→ Task details: Write the next part of the Week 1 division solutions text, starting after its last sentence about the Princeton Cards problem.

Fall 24 - Learn Division Week 1 - Solutions

Here is the link to all the problems.

Problem 1 - Target Practice

This was an implementation problem where you didn’t really have to worry about runtime of the solution.

The implementation should first read the number of test cases, and then for each test case read 10 lines. To compute the answer to a test case, one needs to iterate through all the elements, and for all the X add the points corresponding to that location. There are many ways of computing points, but here is a short one. If X is in row i and column j (0-based) then there is a simple formula to compute the score which is: $\min{i, 9 - i, j, 9 - j}$, which corresponds to computing how far away from the center the point is.

Here is a possible solution in Java (notice that we need to do a nextLine after reading the number of test cases).

import java.util.Scanner;

public class TargetPractice {
    public static void main(String[] args) {
        Scanner sc = new Scanner(System.in);
        int t = sc.nextInt();
        sc.nextLine(); // Consume the newline

        while (t-- > 0) {
            int totalPoints = 0;
            for (int i = 0; i < 10; i++) {
                String line = sc.nextLine();
                for (int j = 0; j < 10; j++) {
                    if (line.charAt(j) == 'X') {
                        totalPoints += Math.min(
                            Math.min(i, 9 - i),
                            Math.min(j, 9 - j))
                            + 1;
                    }
                }
            }
            System.out.println(totalPoints);
        }
        sc.close();
    }
}

Problem 2 - Princeton Cards

This problem can be solved with sorting. If the array is sorted, then all the repeated elements become consecutive elements in the array. So one only needs to check one by one and count how many elements differ from the previous one.

[Stored data]

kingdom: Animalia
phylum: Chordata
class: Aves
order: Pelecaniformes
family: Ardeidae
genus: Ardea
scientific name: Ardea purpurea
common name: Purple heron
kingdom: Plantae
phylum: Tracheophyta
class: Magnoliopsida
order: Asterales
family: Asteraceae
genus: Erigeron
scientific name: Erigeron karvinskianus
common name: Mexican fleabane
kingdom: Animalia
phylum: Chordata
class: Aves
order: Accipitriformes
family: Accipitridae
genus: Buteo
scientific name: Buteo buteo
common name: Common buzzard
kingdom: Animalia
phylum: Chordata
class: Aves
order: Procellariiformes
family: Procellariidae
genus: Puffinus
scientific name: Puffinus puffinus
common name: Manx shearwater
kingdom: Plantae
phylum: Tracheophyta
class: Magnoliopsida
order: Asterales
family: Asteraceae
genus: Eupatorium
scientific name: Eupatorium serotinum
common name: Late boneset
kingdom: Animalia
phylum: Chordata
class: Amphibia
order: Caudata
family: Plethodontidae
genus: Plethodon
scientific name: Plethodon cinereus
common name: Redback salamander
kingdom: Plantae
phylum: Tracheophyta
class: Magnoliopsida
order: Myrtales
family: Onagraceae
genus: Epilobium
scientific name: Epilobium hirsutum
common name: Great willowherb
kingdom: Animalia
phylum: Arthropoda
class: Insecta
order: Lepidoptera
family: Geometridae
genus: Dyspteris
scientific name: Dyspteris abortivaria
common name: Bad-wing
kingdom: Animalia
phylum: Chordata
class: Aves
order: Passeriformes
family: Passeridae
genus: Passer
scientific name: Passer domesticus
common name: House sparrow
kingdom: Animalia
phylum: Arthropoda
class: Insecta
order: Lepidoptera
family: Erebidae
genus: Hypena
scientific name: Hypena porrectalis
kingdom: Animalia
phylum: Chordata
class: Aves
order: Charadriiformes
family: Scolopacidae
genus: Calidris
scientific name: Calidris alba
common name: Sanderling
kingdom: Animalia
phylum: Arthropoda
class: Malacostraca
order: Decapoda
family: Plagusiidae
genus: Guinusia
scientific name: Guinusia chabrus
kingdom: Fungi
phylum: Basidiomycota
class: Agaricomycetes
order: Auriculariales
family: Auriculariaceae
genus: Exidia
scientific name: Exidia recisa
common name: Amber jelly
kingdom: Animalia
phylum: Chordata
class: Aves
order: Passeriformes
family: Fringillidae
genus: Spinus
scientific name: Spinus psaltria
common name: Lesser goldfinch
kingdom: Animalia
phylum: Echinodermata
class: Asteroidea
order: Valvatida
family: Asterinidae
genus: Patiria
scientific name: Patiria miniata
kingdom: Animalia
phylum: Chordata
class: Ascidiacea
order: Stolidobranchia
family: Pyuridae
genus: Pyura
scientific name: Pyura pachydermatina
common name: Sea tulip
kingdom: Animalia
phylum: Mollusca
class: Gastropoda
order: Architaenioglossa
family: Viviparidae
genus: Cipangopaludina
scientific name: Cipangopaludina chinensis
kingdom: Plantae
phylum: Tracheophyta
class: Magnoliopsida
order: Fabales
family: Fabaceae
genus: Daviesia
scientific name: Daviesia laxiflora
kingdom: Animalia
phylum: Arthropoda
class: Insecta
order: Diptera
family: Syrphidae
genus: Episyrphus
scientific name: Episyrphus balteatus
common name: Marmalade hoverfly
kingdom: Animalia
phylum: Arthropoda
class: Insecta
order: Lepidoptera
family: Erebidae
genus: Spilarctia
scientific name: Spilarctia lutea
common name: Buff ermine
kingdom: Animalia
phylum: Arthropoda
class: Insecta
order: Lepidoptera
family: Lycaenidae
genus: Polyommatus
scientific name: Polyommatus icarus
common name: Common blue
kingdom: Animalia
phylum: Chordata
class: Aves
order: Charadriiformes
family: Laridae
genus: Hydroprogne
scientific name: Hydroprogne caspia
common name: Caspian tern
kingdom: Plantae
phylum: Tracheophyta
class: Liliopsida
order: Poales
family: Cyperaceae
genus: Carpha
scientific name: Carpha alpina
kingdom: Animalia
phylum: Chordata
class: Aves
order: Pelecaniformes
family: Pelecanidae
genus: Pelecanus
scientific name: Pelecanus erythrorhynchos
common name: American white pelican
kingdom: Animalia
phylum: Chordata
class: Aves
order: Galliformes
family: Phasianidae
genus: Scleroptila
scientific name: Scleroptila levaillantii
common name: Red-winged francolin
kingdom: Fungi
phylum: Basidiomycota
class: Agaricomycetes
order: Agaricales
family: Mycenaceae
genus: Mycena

→ Response for this exercise:
import java.util.Arrays;
import java.util.Scanner;

public class PrincetonCards {
    public static void main(String[] args) {
        Scanner sc = new Scanner(System.in);
        
        int N = sc.nextInt();
        int[] cards = new int[N];
        
        for (int i = 0; i < N; i++) {
            cards[i] = sc.nextInt();
        }
        
        Arrays.sort(cards);
        
        int uniqueCount = 1;  // There is at least 1 unique card (the first one)
        for (int i = 1; i < N; i++) {
            if (cards[i] != cards[i - 1]) {
                uniqueCount++;
            }
        }

        System.out.println(uniqueCount);
    }
}

Problem 3 - Biggest Island

We can use a union find data structure (like a weighted quick union) to represent each cell of the grid. If we union any pair of adjacent cells containing 1s, then each set in the union find data structure will represent an island. Since the weighted quick union needs to keep track of the size of each set, we can find the maximum value of its size array to compute the answer.

Note that you can’t use the algs4 library on codeforces, so you need to re-implement the weighted quick union (but you can base your implementation on the ones from 226 if you want to). We’ll leave the implementation up to you.